(Saved data entries)
+ + +

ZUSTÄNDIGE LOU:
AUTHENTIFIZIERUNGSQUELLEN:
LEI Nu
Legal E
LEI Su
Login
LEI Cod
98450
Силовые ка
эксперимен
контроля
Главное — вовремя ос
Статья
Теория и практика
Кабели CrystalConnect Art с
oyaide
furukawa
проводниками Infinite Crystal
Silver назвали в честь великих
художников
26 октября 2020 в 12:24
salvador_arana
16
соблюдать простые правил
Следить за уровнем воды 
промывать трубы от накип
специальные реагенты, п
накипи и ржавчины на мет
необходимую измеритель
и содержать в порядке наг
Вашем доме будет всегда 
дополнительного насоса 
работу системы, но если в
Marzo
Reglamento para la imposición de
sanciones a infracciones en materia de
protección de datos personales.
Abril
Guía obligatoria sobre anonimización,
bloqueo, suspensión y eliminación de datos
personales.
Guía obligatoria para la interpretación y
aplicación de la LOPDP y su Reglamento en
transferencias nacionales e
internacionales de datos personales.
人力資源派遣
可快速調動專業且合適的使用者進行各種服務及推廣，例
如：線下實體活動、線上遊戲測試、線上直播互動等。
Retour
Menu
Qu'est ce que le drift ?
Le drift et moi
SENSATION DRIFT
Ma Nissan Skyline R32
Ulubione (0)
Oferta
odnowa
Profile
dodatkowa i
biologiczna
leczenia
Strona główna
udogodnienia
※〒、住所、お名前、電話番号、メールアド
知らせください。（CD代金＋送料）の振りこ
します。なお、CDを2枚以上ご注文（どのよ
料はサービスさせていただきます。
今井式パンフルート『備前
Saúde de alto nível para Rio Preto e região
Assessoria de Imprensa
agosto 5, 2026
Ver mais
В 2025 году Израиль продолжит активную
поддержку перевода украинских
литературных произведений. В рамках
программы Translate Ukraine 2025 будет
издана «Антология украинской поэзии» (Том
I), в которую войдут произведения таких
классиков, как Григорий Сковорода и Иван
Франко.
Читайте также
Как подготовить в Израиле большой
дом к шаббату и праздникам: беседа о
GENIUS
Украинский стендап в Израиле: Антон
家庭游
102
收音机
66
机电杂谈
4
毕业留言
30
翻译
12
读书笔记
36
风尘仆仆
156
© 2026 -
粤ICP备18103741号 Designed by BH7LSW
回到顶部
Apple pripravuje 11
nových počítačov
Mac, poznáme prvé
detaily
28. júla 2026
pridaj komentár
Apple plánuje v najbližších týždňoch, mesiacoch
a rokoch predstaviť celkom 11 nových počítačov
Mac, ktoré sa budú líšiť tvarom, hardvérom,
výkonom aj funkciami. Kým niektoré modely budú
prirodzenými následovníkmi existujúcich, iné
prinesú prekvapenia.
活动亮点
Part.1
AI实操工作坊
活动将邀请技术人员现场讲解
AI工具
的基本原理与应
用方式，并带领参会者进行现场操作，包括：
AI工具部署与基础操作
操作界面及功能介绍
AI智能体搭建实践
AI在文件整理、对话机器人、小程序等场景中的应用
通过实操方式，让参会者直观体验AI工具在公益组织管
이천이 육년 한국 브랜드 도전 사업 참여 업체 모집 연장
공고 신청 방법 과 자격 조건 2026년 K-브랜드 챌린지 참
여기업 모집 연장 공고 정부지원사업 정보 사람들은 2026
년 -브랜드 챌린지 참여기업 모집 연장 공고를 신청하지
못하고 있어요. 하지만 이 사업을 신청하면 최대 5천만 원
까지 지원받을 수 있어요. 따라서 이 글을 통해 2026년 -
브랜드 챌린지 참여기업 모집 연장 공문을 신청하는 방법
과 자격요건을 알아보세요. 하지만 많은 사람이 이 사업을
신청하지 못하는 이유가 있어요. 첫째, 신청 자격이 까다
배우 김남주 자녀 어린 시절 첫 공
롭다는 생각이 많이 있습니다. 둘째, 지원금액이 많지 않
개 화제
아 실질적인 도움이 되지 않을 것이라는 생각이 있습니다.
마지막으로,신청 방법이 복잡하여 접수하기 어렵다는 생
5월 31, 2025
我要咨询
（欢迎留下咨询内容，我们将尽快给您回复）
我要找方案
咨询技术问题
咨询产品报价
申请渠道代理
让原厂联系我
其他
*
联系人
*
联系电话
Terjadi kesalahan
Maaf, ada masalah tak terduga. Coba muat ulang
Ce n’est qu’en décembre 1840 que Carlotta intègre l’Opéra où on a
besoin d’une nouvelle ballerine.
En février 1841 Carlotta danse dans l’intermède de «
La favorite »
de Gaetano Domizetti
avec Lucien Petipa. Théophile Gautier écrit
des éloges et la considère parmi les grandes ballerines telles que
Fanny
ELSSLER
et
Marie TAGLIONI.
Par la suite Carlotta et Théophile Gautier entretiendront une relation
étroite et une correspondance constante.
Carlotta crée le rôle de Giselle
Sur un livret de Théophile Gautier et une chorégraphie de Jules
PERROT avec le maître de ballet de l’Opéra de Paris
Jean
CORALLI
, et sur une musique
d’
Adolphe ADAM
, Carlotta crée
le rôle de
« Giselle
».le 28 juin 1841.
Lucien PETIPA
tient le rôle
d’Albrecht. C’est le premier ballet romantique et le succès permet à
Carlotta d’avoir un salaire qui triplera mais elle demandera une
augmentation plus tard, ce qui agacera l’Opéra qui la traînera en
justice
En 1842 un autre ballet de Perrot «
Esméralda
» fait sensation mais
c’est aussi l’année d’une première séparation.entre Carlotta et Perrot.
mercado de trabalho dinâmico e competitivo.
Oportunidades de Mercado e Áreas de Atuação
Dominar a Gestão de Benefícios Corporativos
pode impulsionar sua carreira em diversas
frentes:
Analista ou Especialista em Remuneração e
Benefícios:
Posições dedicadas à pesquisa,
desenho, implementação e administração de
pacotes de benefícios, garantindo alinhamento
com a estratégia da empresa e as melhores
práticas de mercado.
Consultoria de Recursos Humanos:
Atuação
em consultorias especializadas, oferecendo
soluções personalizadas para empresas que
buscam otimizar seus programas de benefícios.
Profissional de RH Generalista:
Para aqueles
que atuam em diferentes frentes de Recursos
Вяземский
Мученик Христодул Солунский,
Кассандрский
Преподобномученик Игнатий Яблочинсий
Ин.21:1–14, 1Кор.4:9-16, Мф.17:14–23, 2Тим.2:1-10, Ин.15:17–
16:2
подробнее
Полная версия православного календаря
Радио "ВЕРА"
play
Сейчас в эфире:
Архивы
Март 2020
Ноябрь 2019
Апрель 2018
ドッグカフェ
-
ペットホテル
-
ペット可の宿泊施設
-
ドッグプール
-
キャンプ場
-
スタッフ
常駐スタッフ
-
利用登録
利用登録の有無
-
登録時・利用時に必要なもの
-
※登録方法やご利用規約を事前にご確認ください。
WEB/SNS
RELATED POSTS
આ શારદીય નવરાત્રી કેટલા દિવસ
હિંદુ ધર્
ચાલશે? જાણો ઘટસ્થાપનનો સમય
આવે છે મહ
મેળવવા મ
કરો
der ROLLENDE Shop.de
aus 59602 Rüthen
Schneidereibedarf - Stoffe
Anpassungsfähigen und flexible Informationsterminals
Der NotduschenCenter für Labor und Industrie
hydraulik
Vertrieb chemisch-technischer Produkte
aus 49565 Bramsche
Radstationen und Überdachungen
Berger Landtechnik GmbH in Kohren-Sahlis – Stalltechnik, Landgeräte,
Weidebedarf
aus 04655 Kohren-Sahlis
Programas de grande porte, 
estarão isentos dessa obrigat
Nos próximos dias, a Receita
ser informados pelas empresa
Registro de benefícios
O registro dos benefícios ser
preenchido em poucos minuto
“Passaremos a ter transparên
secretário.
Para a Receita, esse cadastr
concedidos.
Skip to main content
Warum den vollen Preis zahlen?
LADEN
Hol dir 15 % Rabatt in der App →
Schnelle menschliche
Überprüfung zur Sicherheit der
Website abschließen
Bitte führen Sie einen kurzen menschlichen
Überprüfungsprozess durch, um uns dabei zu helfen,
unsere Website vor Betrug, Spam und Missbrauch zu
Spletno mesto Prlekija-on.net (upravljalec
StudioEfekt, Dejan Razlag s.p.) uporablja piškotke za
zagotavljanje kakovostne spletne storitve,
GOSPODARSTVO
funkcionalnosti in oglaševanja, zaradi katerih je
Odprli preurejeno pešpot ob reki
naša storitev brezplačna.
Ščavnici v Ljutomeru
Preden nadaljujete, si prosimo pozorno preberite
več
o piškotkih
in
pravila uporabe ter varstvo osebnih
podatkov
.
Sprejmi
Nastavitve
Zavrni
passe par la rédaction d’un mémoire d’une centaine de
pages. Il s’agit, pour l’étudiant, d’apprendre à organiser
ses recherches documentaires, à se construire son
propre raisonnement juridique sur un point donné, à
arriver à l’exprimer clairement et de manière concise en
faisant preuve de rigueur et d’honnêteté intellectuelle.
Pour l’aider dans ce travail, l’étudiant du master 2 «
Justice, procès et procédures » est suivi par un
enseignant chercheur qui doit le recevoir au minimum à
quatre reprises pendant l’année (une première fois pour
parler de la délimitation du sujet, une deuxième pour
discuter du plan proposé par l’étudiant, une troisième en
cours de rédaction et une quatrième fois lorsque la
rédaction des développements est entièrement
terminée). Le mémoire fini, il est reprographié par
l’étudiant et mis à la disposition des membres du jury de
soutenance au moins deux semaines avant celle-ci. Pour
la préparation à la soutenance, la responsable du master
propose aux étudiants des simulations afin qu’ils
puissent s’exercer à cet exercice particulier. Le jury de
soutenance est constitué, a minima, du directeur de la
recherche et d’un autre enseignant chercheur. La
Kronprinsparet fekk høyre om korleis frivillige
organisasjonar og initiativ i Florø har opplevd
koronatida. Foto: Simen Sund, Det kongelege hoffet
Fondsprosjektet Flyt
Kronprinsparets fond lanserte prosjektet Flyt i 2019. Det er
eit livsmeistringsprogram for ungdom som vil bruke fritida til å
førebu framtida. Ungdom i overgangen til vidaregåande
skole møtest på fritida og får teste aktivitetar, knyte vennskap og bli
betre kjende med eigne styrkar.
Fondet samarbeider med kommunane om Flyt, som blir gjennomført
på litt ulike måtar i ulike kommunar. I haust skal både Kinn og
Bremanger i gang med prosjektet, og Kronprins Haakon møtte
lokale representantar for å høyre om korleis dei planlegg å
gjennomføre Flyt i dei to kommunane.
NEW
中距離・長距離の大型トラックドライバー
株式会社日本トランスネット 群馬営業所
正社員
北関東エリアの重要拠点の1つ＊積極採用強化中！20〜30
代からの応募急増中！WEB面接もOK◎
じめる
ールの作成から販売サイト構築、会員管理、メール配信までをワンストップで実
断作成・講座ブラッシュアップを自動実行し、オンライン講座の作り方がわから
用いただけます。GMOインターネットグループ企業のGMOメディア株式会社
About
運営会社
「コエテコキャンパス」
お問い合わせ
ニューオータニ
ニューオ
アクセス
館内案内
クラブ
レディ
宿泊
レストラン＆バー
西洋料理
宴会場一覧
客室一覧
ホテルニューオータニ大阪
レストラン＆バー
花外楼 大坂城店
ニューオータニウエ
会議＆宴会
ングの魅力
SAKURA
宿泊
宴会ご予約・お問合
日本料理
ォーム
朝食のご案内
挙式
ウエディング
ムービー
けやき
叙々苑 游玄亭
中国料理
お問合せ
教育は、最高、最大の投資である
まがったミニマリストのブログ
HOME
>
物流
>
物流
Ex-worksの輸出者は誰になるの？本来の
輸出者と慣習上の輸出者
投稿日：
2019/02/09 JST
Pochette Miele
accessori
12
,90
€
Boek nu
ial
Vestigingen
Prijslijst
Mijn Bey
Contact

+ + +

# Written task
Turn the records, from their first line up to and including the line with "Читайте также", into a JSON list of strings with one string per line and blank lines left out.

# Solution below
[
  "ZUSTÄNDIGE LOU:",
  "AUTHENTIFIZIERUNGSQUELLEN:",
  "LEI Nu",
  "Legal E",
  "LEI Su",
  "Login",
  "LEI Cod",
  "98450",
  "Силовые ка",
  "эксперимен",
  "контроля",
  "Главное — вовремя ос",
  "Статья",
  "Теория и практика",
  "Кабели CrystalConnect Art с",
  "oyaide",
  "furukawa",
  "проводниками Infinite Crystal",
  "Silver назвали в честь великих",
  "художников",
  "26 октября 2020 в 12:24",
  "salvador_arana",
  "16",
  "соблюдать простые правил",
  "Следить за уровнем воды ",
  "промывать трубы от накип",
  "специальные реагенты, п",
  "накипи и ржавчины на мет",
  "необходимую измеритель",
  "и содержать в порядке наг",
  "Вашем доме будет всегда ",
  "дополнительного насоса ",
  "работу системы, но если в",
  "Marzo",
  "Reglamento para la imposición de",
  "sanciones a infracciones en materia de",
  "protección de datos personales.",
  "Abril",
  "Guía obligatoria sobre anonimización,",
  "bloqueo, suspensión y eliminación de datos",
  "personales.",
  "Guía obligatoria para la interpretación y",
  "aplicación de la LOPDP y su Reglamento en",
  "transferencias nacionales e",
  "internacionales de datos personales.",
  "人力資源派遣",
  "可快速調動專業且合適的使用者進行各種服務及推廣，例",
  "如：線下實體活動、線上遊戲測試、線上直播互動等。",
  "Retour",
  "Menu",
  "Qu'est ce que le drift ?",
  "Le drift et moi",
  "SENSATION DRIFT",
  "Ma Nissan Skyline R32",
  "Ulubione (0)",
  "Oferta",
  "odnowa",
  "Profile",
  "dodatkowa i",
  "biologiczna",
  "leczenia",
  "Strona główna",
  "udogodnienia",
  "※〒、住所、お名前、電話番号、メールアド",
  "知らせください。（CD代金＋送料）の振りこ",
  "します。なお、CDを2枚以上ご注文（どのよ",
  "料はサービスさせていただきます。",
  "今井式パンフルート『備前",
  "Saúde de alto nível para Rio Preto e região",
  "Assessoria de Imprensa",
  "agosto 5, 2026",
  "Ver mais",
  "В 2025 году Израиль продолжит активную",
  "поддержку перевода украинских",
  "литературных произведений. В рамках",
  "программы Translate Ukraine 2025 будет",
  "издана «Антология украинской поэзии» (Том",
  "I), в которую войдут произведения таких",
  "классиков, как Григорий Сковорода и Иван",
  "Франко.",
  "Читайте также"
]